When he came back in with a Pepsi, he said, “I hate clutter, and I hate stuff taking up every available inch of space, and I particularly don’t enjoy starting our life together with a photo album of an ex-boyfriend around the place.”

“Patrick, you can’t tell me what I can keep and what I can’t,” I told him. “I’ll try to keep the clutter down, and I’ll sort through my stuff even more. But Dave was a part of my life for a time, and while I’m not putting the album on the coffee table for all to see, I’m not going to throw it out, either.”

He didn’t answer. He simply picked up his car keys and left.

I wrapped my arms around my ankles, put my head on my knees, and cried. If Patrick was going to walk out over pictures—mere pictures—of a former boyfriend, what would he do when
real
problems came along? Maybe I should have taken the album to my house and left it in the attic. But then it would always seem as though there was something too dangerous to have around.

I thought of how childish Patrick was behaving, and then I remembered:
Inside every woman is a little girl.
Maybe
I
wasn’t acting very grown up either. If it were an album of Jessica we
were arguing about, would
I
want it under our bed? I wouldn’t. In fact, I had to admit, I’d react exactly the same way.

A key turned in the lock and Patrick came back inside. He hadn’t gone anywhere.

“Patrick, I . . . ,” I began, looking up.

“I’m sorry,” he said.

“No,
I’m
sorry. I’m being childish too.”

“Okay, so you are.” He knelt down beside me and we kissed.

“I’m going to take it back home and put it up in the attic with my books and toys and all the other relics of my past life,” I said.

“Fine with me,” said Patrick. He gently nudged me back on the floor, and the argument was soon the least important part of our day.

*  *  *

Uncle Milt and Aunt Sally insisted on coming to our wedding, though Milt wasn’t well. They were staying with Dad and Sylvia too, in Lester’s old bedroom. Carol and her husband were at a nearby hotel. So were Mr. and Mrs. Long. We had all got through the rehearsal dinner in fine shape. Everyone from out of town had been included, which meant quite a crowd. I was delighted to see Abby and Val again, but I spent extra time with Patrick’s parents.

Mr. Long didn’t look as healthy as I’d remembered him last—Patrick and I had visited them in Wisconsin not long after he’d proposed—but Patrick’s mom was as elegant as ever, thinner but charming.

“This makes me so happy, Alice,” she confided. “Somehow
I just knew this day would come. When Patrick got back from Madagascar and said he’d met you in Chicago at the airport . . . the expression in his eyes when he said it—I just knew.”

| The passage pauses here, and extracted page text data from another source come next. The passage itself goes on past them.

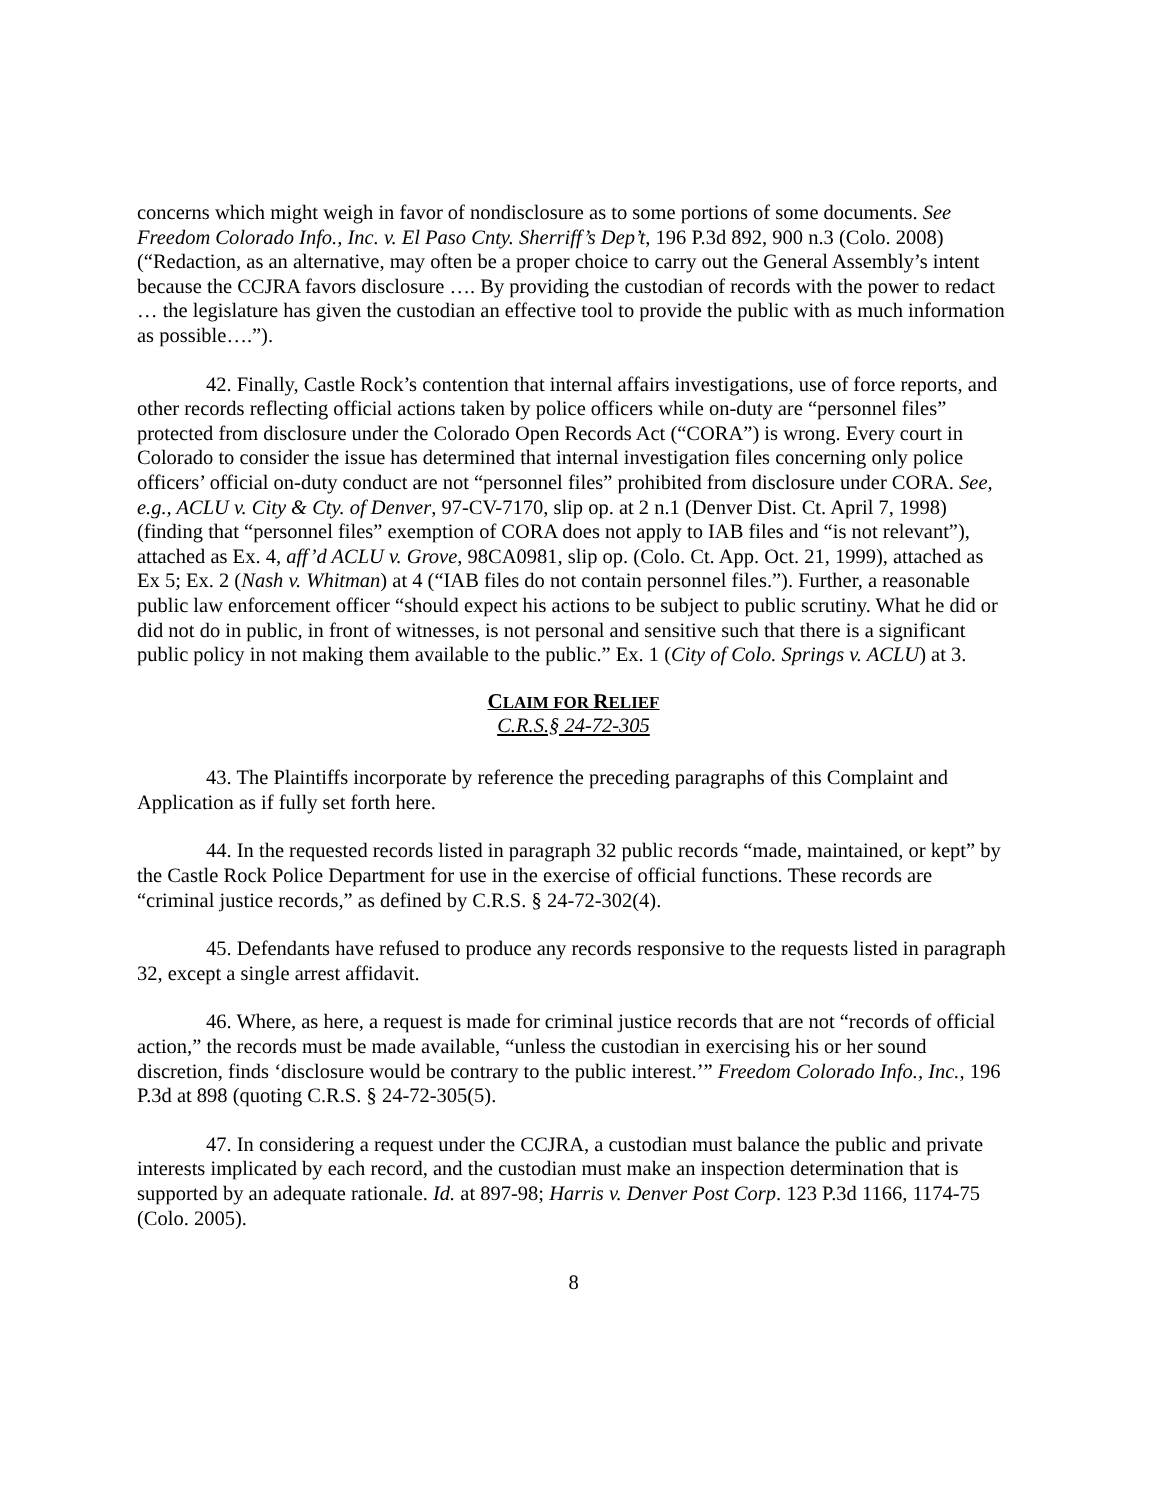concerns which might weigh in favor of nondisclosure as to some portions of some documents. See Freedom Colorado Info., Inc. v. El Paso Cnty. Sherriff’s Dep’t, 196 P.3d 892, 900 n.3 (Colo. 2008) (“Redaction, as an alternative, may often be a proper choice to carry out the General Assembly’s intent because the CCJRA favors disclosure …. By providing the custodian of records with the power to redact … the legislature has given the custodian an effective tool to provide the public with as much information as possible….”).
42. Finally, Castle Rock’s contention that internal affairs investigations, use of force reports, and other records reflecting official actions taken by police officers while on-duty are “personnel files” protected from disclosure under the Colorado Open Records Act (“CORA”) is wrong. Every court in Colorado to consider the issue has determined that internal investigation files concerning only police officers’ official on-duty conduct are not “personnel files” prohibited from disclosure under CORA. See, e.g., ACLU v. City & Cty. of Denver, 97-CV-7170, slip op. at 2 n.1 (Denver Dist. Ct. April 7, 1998) (finding that “personnel files” exemption of CORA does not apply to IAB files and “is not relevant”), attached as Ex. 4, aff’d ACLU v. Grove, 98CA0981, slip op. (Colo. Ct. App. Oct. 21, 1999), attached as Ex 5; Ex. 2 (Nash v. Whitman) at 4 (“IAB files do not contain personnel files.”). Further, a reasonable public law enforcement officer “should expect his actions to be subject to public scrutiny. What he did or did not do in public, in front of witnesses, is not personal and sensitive such that there is a significant public policy in not making them available to the public.” Ex. 1 (City of Colo. Springs v. ACLU) at 3.
CLAIM FOR RELIEF
C.R.S.§ 24-72-305
43. The Plaintiffs incorporate by reference the preceding paragraphs of this Complaint and Application as if fully set forth here.
44. In the requested records listed in paragraph 32 public records “made, maintained, or kept” by the Castle Rock Police Department for use in the exercise of official functions. These records are “criminal justice records,” as defined by C.R.S. § 24-72-302(4).
45. Defendants have refused to produce any records responsive to the requests listed in paragraph 32, except a single arrest affidavit.
46. Where, as here, a request is made for criminal justice records that are not “records of official action,” the records must be made available, “unless the custodian in exercising his or her sound discretion, finds ‘disclosure would be contrary to the public interest.’” Freedom Colorado Info., Inc., 196 P.3d at 898 (quoting C.R.S. § 24-72-305(5).
47. In considering a request under the CCJRA, a custodian must balance the public and private interests implicated by each record, and the custodian must make an inspection determination that is supported by an adequate rationale. Id. at 897-98; Harris v. Denver Post Corp. 123 P.3d 1166, 1174-75 (Colo. 2005).
8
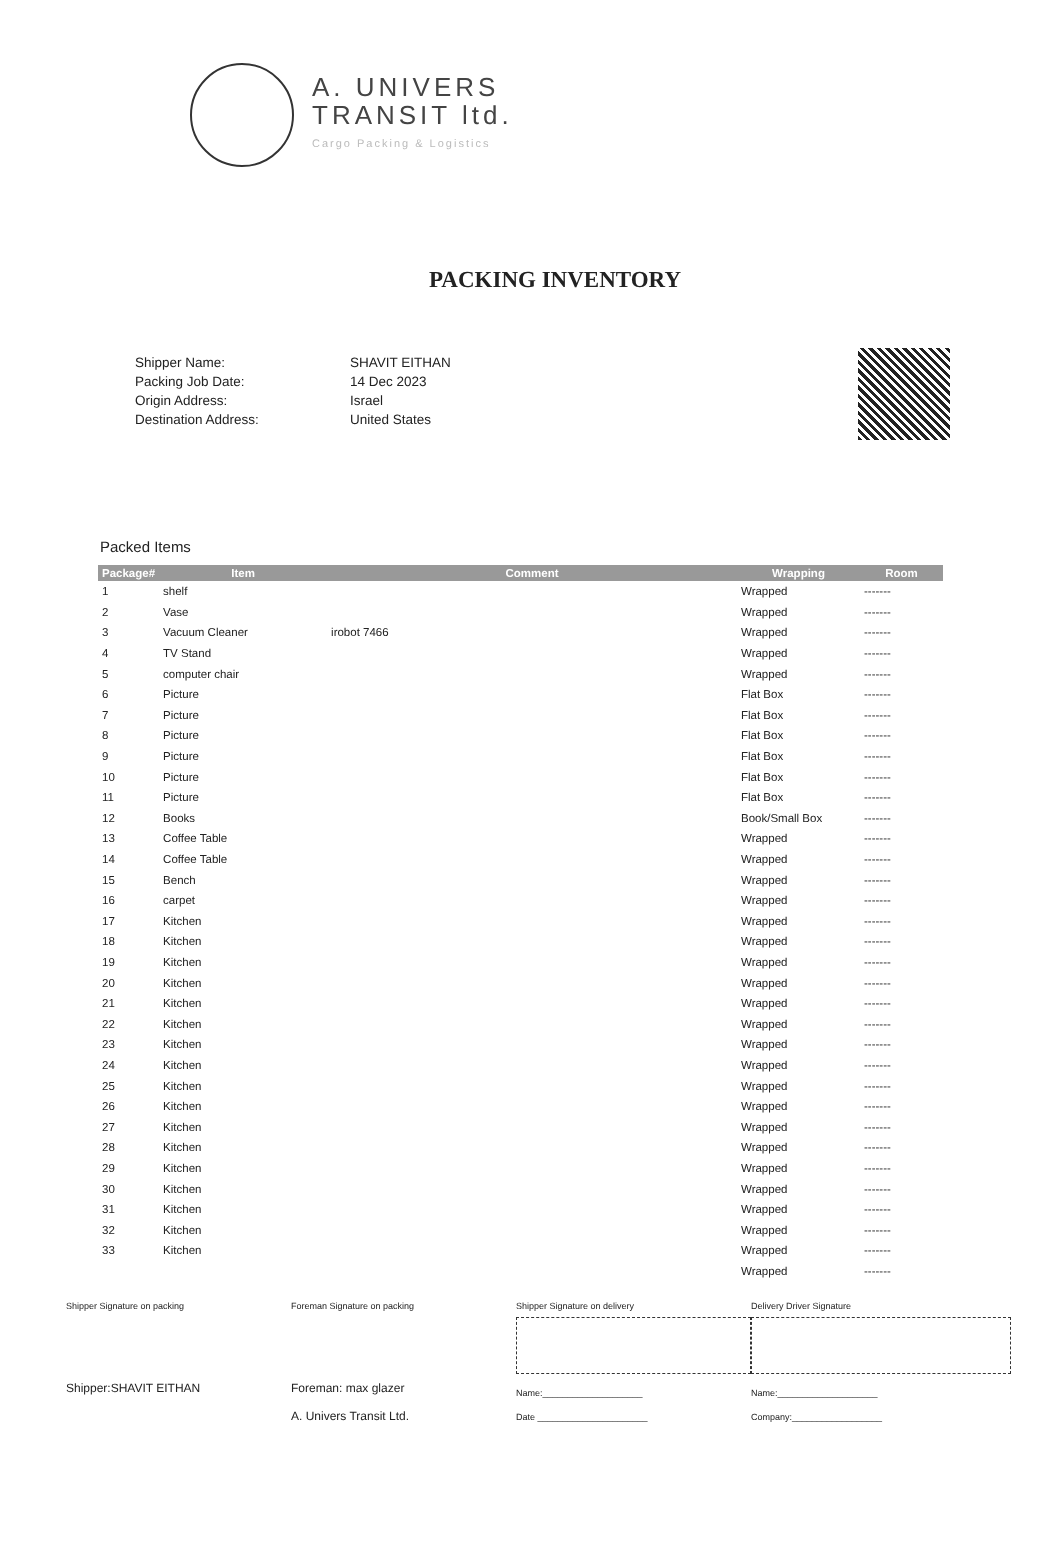A. UNIVERS
TRANSIT ltd.
Cargo Packing & Logistics
PACKING INVENTORY
Shipper Name:
Packing Job Date:
Origin Address:
Destination Address:
SHAVIT EITHAN
14 Dec 2023
Israel
United States
Packed Items
| Package# | Item | Comment | Wrapping | Room |
| --- | --- | --- | --- | --- |
| 1 | shelf | | Wrapped | ------- |
| 2 | Vase | | Wrapped | ------- |
| 3 | Vacuum Cleaner | irobot 7466 | Wrapped | ------- |
| 4 | TV Stand | | Wrapped | ------- |
| 5 | computer chair | | Wrapped | ------- |
| 6 | Picture | | Flat Box | ------- |
| 7 | Picture | | Flat Box | ------- |
| 8 | Picture | | Flat Box | ------- |
| 9 | Picture | | Flat Box | ------- |
| 10 | Picture | | Flat Box | ------- |
| 11 | Picture | | Flat Box | ------- |
| 12 | Books | | Book/Small Box | ------- |
| 13 | Coffee Table | | Wrapped | ------- |
| 14 | Coffee Table | | Wrapped | ------- |
| 15 | Bench | | Wrapped | ------- |
| 16 | carpet | | Wrapped | ------- |
| 17 | Kitchen | | Wrapped | ------- |
| 18 | Kitchen | | Wrapped | ------- |
| 19 | Kitchen | | Wrapped | ------- |
| 20 | Kitchen | | Wrapped | ------- |
| 21 | Kitchen | | Wrapped | ------- |
| 22 | Kitchen | | Wrapped | ------- |
| 23 | Kitchen | | Wrapped | ------- |
| 24 | Kitchen | | Wrapped | ------- |
| 25 | Kitchen | | Wrapped | ------- |
| 26 | Kitchen | | Wrapped | ------- |
| 27 | Kitchen | | Wrapped | ------- |
| 28 | Kitchen | | Wrapped | ------- |
| 29 | Kitchen | | Wrapped | ------- |
| 30 | Kitchen | | Wrapped | ------- |
| 31 | Kitchen | | Wrapped | ------- |
| 32 | Kitchen | | Wrapped | ------- |
| 33 | Kitchen | | Wrapped | ------- |
| | | | Wrapped | ------- |
Shipper Signature on packing
Shipper:SHAVIT EITHAN
Foreman Signature on packing
Foreman: max glazer
A. Univers Transit Ltd.
Shipper Signature on delivery
Name:____________________
Date ______________________
Delivery Driver Signature
Name:____________________
Company:__________________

I hugged her, even though I wasn’t sure she was the hugging type, and though for a brief instant I could tell she wasn’t, she suddenly returned my hug as though it were something she had been hungering for, for a long time.

After everyone had gone back to their hotels later, and Milt and Sally were in bed, I was sitting on the floor of my old bedroom with one suitcase on the floor in front of me, the other up on the bed, packing for the honeymoon. My door was ajar, and after a soft tap, it opened and Dad stuck his head in.

“Still up? Big day tomorrow, honey,” he said, as though I needed reminding. He stepped inside. “Care if I come in for a minute or two?”

“Of course not, Dad. Come in! Sit down, if you can find a spot.”

He stepped over my suitcase and sat down on the bed.

“Well!” he said, looking around, the smile never dimming. “I couldn’t be happier, Alice.”

“Me either,” I said, and gave his legs a hug. And then I drew back and looked up at him.